“Assembleia da República moribunda”
O presidente da Conferência Episcopal Portuguesa (CEP), José Ornelas, disse que é necessário o acesso da população mundial às vacinas contra a covid, de modo a evitar “novos contágios, com estirpes mais complicadas do vírus”. No seu discurso de abertura da 201ª assembleia plenária da CEP, em Fátima, o também bispo de Setúbal criticou ainda “uma Assembleia da República moribunda” por ter aprovado a lei da eutanásia.
Não haverá um “futuro mais humano” sem um “espírito de solidariedade e de justiça”, afirmou D. José na intervenção que marca uma assembleia em que também será debatido o tema dos abusos sexuais e que decorre até quinta-feira.
“No contexto da pandemia, sem um acesso da população mundial a vacinas e a recursos para todos, as melhores práticas dos países com mais possibilidades económicas acabarão sempre por naufragar em novos contágios, com estirpes mais complicadas do vírus”, afirmou. “Sem a globalização da justiça e da solidariedade o mundo globalizado torna-se numa confusão de tensões contagiosas, miséria, migrações perigosas e depredação do planeta.”
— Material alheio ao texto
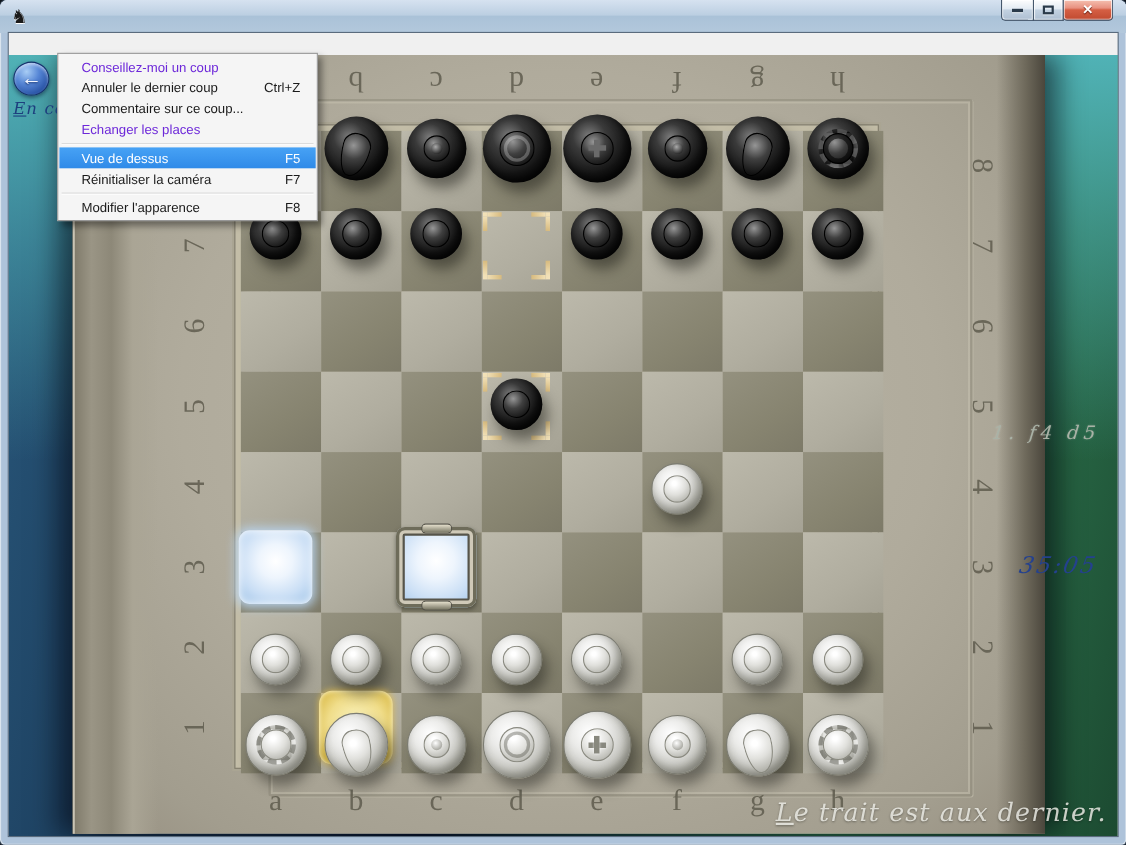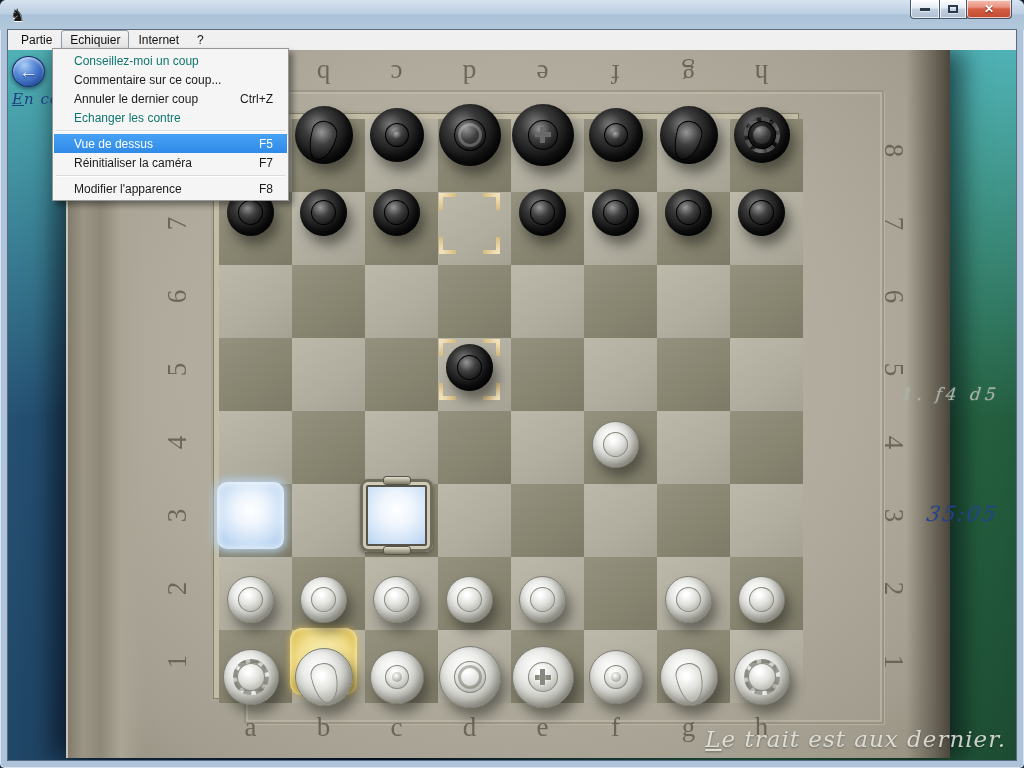--- a/index.html
+++ b/index.html
@@ -180,12 +180,6 @@
   </div>
 
   <div class="window-content">
-    <div class="menubar">
-        <div class="menubar-item">Partie</div>
-        <div class="menubar-item active">Echiquier</div>
-        <div class="menubar-item">Internet</div>
-        <div class="menubar-item">?</div>
-      </div>
 
     <div class="game-area">
       <div class="board-table">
Precisamente sobre este tema, o presidente da CEP disse que “solidariedade, convergência de vontades e atitudes concretas” é o que se espera da COP, a conferência sobre o clima que decorre em Glasgow. “A evidência científica e a constatação empírica não deixam dúvidas de que não se podem perder estas derradeiras oportunidades para conter ao máximo” as catástrofes que já atingem o mundo inteiro. “A voz do Papa Francisco desafia-nos a todos a colocar na agenda prioritária da Igreja e do mundo este tema fundamental para o futuro do planeta, nossa casa comum”, afirmou o bispo.
Referindo-se à situação do país, José Ornelas falou do momento “delicado” que se vive, entre as dificuldades e a esperança, que exigem “o empenho e a mobilização de todos”. “Depois da rejeição da proposta do Orçamento do Estado e da dissolução anunciada da Assembleia da República e consequente realização de eleições antecipadas, exige-se agora que todos estejamos à altura”. Isso significa, acrescentou, “tomar decisões certas” que devem basear-se no “bem comum, sobretudo numa atenção particular aos mais frágeis e marginalizados e a todos aqueles que por causa da pandemia enfrentam agora tantos problemas sociais e económicos”.
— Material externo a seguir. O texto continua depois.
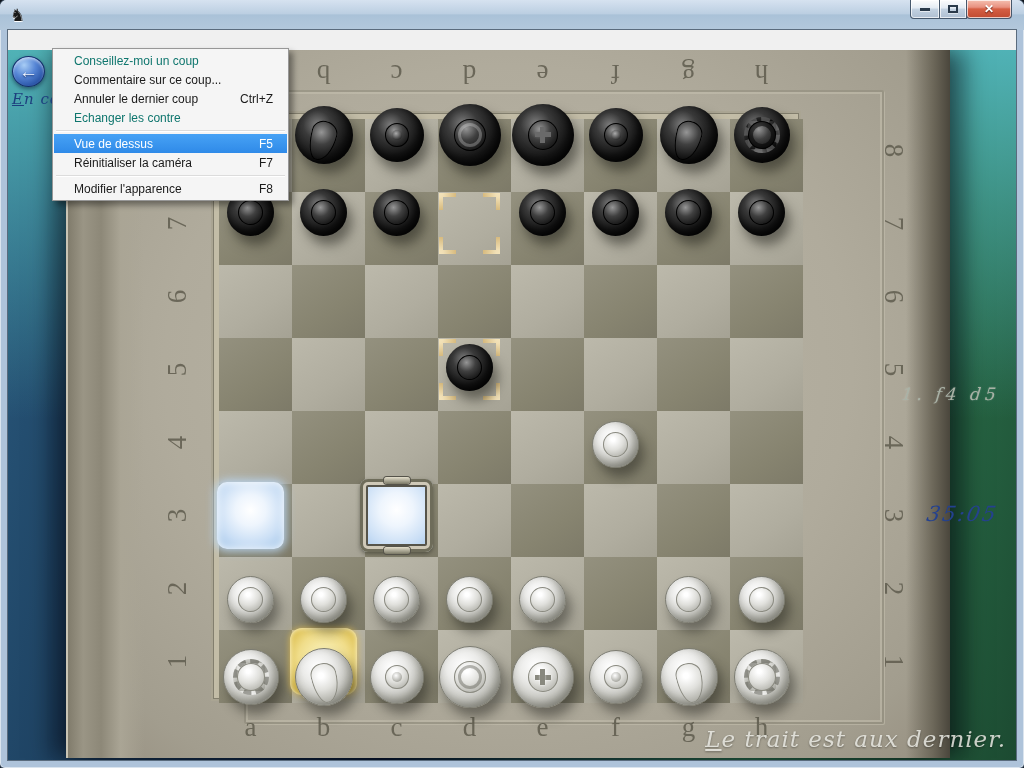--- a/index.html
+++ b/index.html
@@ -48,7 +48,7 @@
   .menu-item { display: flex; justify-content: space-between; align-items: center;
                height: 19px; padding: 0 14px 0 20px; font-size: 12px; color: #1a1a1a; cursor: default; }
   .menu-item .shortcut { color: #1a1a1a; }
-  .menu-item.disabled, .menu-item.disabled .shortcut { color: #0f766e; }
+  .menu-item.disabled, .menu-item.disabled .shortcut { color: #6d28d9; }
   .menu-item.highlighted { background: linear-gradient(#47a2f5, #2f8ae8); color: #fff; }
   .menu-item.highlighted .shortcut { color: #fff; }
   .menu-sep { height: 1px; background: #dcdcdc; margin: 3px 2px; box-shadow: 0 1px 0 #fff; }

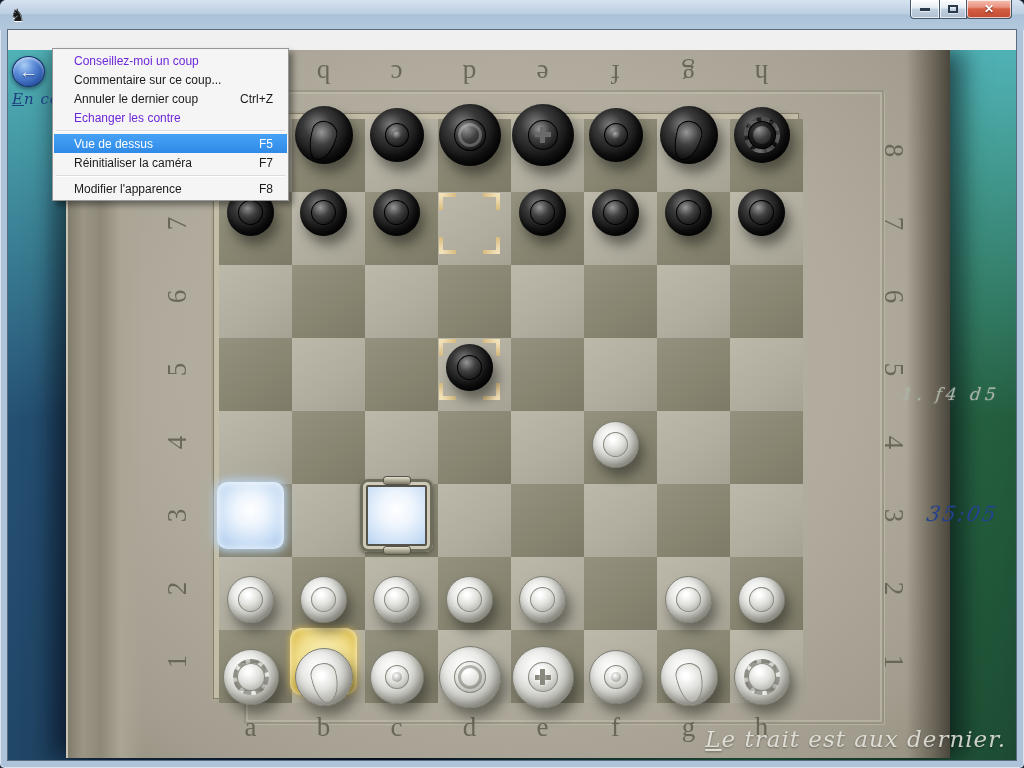--- a/index.html
+++ b/index.html
@@ -411,12 +411,12 @@
           <span class="shortcut"></span>
         </div>
         <div class="menu-item">
+          <span>Annuler le dernier coup</span>
+          <span class="shortcut">Ctrl+Z</span>
+        </div>
+        <div class="menu-item">
           <span>Commentaire sur ce coup...</span>
           <span class="shortcut"></span>
-        </div>
-        <div class="menu-item">
-          <span>Annuler le dernier coup</span>
-          <span class="shortcut">Ctrl+Z</span>
         </div>
         <div class="menu-item disabled">
           <span>Echanger les contre</span>

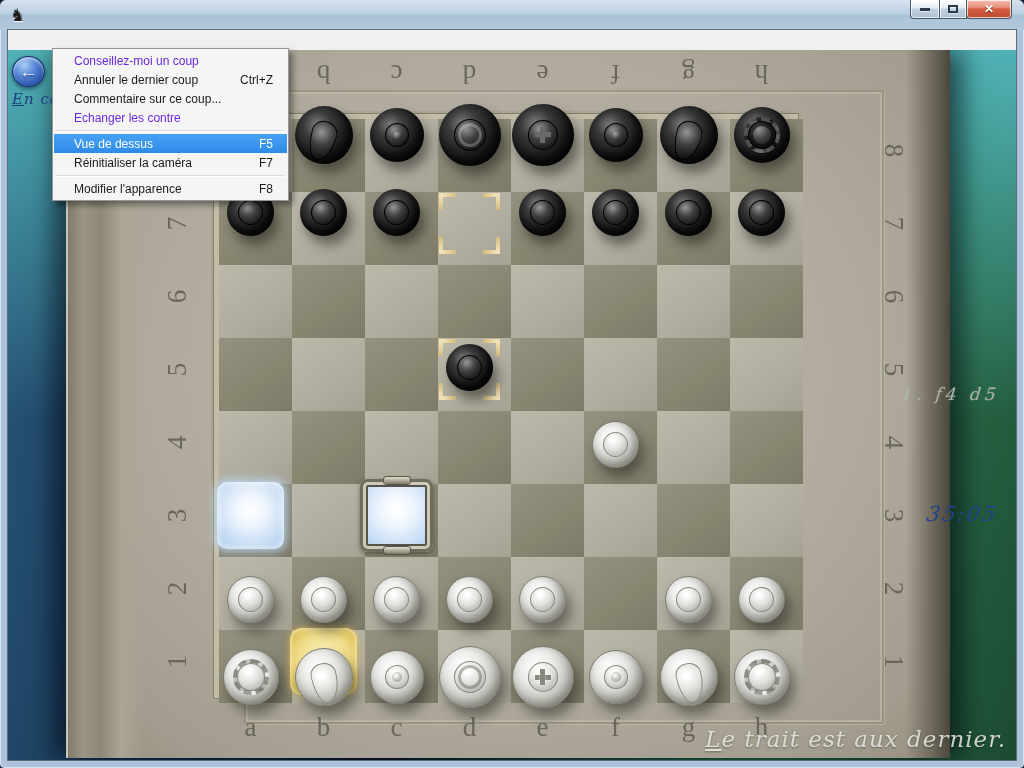--- a/index.html
+++ b/index.html
@@ -419,7 +419,7 @@
           <span class="shortcut"></span>
         </div>
         <div class="menu-item disabled">
-          <span>Echanger les contre</span>
+          <span>Echanger les places</span>
           <span class="shortcut"></span>
         </div>
         <div class="menu-sep"></div>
Apesar do processo ter eventualmente provocado cepticismo, esta etapa da vida política deve “contar com a participação acrescida dos cidadãos, na clarificação do panorama político”, apelou o bispo. “É urgente que os partidos e todos os intervenientes encarem com credibilidade e sentido de Estado os grandes desafios e oportunidades que se encontram no futuro imediato de todos nós.”
É o actual quadro político que leva o presidente da CEP a dizer que ele torna “ainda mais incompreensível a discussão e aprovação da lei da eutanásia por uma Assembleia da República moribunda”. Para lá do tema, que já mereceu várias tomadas de posição da CEP, “o modo e o momento desta iniciativa parlamentar lançam um ulterior manto de sombra sobre todo o processo desta lei que não dignifica os últimos dias desta legislatura”. E, garantindo que a Igreja “continuará a fazer tudo para que a dignidade da vida humana seja respeitada sem ser necessário o recurso à morte”, José Ornelas concluiu, com uma afirmação que se pode entender como apelo velado de veto do Presidente da República à lei aprovada na sexta-feira, 5: “As mais altas instâncias do País devem, por isso, pronunciar- se de acordo com as prerrogativas constitucionais de que dispõem”, disse.